Rob Skiba likes to say "the first shall be last" when defending both his views about Babylon (which I think are partly right) and Nimrod (which I view as totally wrong). Well I've argued before in depth that the original Babel of Genesis 10 and 11 was Eridu.
The modern Iraqi city the ruins of Eridu are nearest to is Basra. Both the Freemason Voltaire in Zadig and the Fabian Socialist H.G. Wells in The Shape of Things to Come predicted Basra to be the international capital of a future Globalist Utopia.
Basra is the second largest city in modern Iraq after Baghdad.
It was founded after the rise of Islam by the Caliph Umar in the 600s AD. He is coincidentally the same Caliph who first conquered Jerusalem for Islam In the 700s it already started to become an intellectual center of not just Mesopotamia but the entire Islamic world.
Like most of South Eastern Iraq it is today a primarily Shiite city. The battles over it during the the current Iraqi turmoil have been between different Shiite factions. The Shiite dominated US backed Government, and The Mahdi Army backed by Iran. ISIS so far has never gotten near it. So it could be important to Imam Mahdi speculations.
Given my speculation that I have alluded to before and will touch on more in the future that Babylon and the Kings of The East in Revelation may be dominated by Lost Tribes descendants rediscovering their Israelite identity, possibly under the leadership of a False Messiah Ben-Joseph who'd be a decoy Antichrist. It's interesting that the area of Basra is also a proposed location for the Garden of Eden, being located between the Persian Gulf and were the Tigris and Euphrates unite. So one could see followers of an Abrahamic faith making a Holy Site out of it.
The Bible does place Eden in Mesopotamia, I've recently flirted with speculation that placed Eden in Israel, (The Beth-El and Ezekiel's Temple posts, the overall points of those posts I still agree with). But The Bible repeatedly uses the name Eden of a location in Mesopotamia, but the Strongs pretends it's a different word giving it a different number. So Eden is undeniably in Mesopotamia.
I want to do a follow up here to my Seven Heads and Daniel 7 study.
Since I'm now suggesting the Eridu/Basra region is the main area who's ruler-ship we need to pay attention to. I'd change only one thing in that study, instead of Parthia as the 6th head of Revelation 17 and 4th head of the Leopard, perhaps we should look at The Kingdom of Characene.
It's capital city Charax was founded by Alexander The Great on an artificial mound very near modern Basra. Originally inhabited mainly by retired Macedonian war veterans, it's speculated Alexander's original ambition for the city was for it to be an important port center for Babylon. It was destroyed by a river inundation and later re-founded by Antiochus III The Great.
Characene's formation as an independent state began when Parthia invaded Mesopotamia in 141 BC. It was officially founded in 127 BC by Hyspaosines a former Satrap appointed by Antiochus Epiphanes. The Kingdom controlled South Eastern Mesopotamia, the same area that is the core of Shiite Iraq today.
According to Josephus, Symacho a princess of this kingdom converted to Judaism around the same time as Izates of Adiabene (around 30/31 AD) and became his wife while he was living in Charax prior to becoming King.

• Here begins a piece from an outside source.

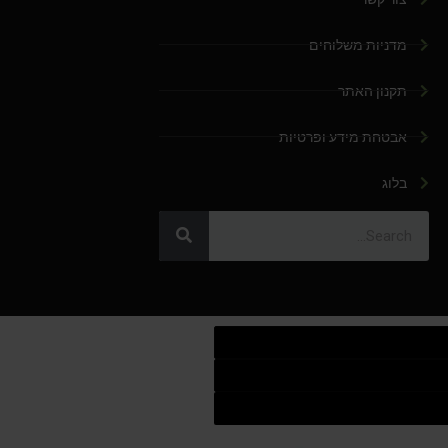
מדניות משלוחים
תקנון האתר
אבטחת מידע ופרטיות
בלוג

Pliny The Elder wrote of the kingdom.
The embankments extend in length a distance of nearly 4½ kilometers, in breadth a little less. It stood at first at a distance of 1¾ km from the shore, and even had a harbor of its own. But according to Juba, it is 75 kilometer from the sea; and at the present day, the ambassadors from Arabia, and our own merchants who have visited the place, say that it stands at a distance of one 180 kilometers from the sea-shore. Indeed, in no part of the world have alluvial deposits been formed more rapidly by the rivers, and to a greater extent than here; and it is only a matter of surprise that the tides, which run to a considerable distance beyond this city, do not carry them back again. [Pliny the Elder (AD 77). Natural History. Book VI. xxxi. 138-140. Translation by W. H. S. Jones, Loeb Classical Library, London/Cambridge, Mass. (1961).]Who exactly ruled the Kingdom in John's time isn't known for certain, it's speculated the kingdom was briefly ruled directly by the Parthian King (thus not changing the individual King I suggested before) but still as an independent state.
After Trajan captured Babylon from the Parthains in 116 AD he approached Characene with his armies and Attambelos VII surrendered the Kingdom to him. Trajan is said to have visited the port and watched ships leaving for India and lamented that he couldn't go there himself like Alexander.
Not long after Trajan died Hadrian gave all of Mesopotamia and Assyria back to the Parthians. Hence Rome only ruled it very briefly. But Characene's independence was still pretty much done, the Parthains wouldn't give them an independent king again till 131 AD and it then survived less then a century.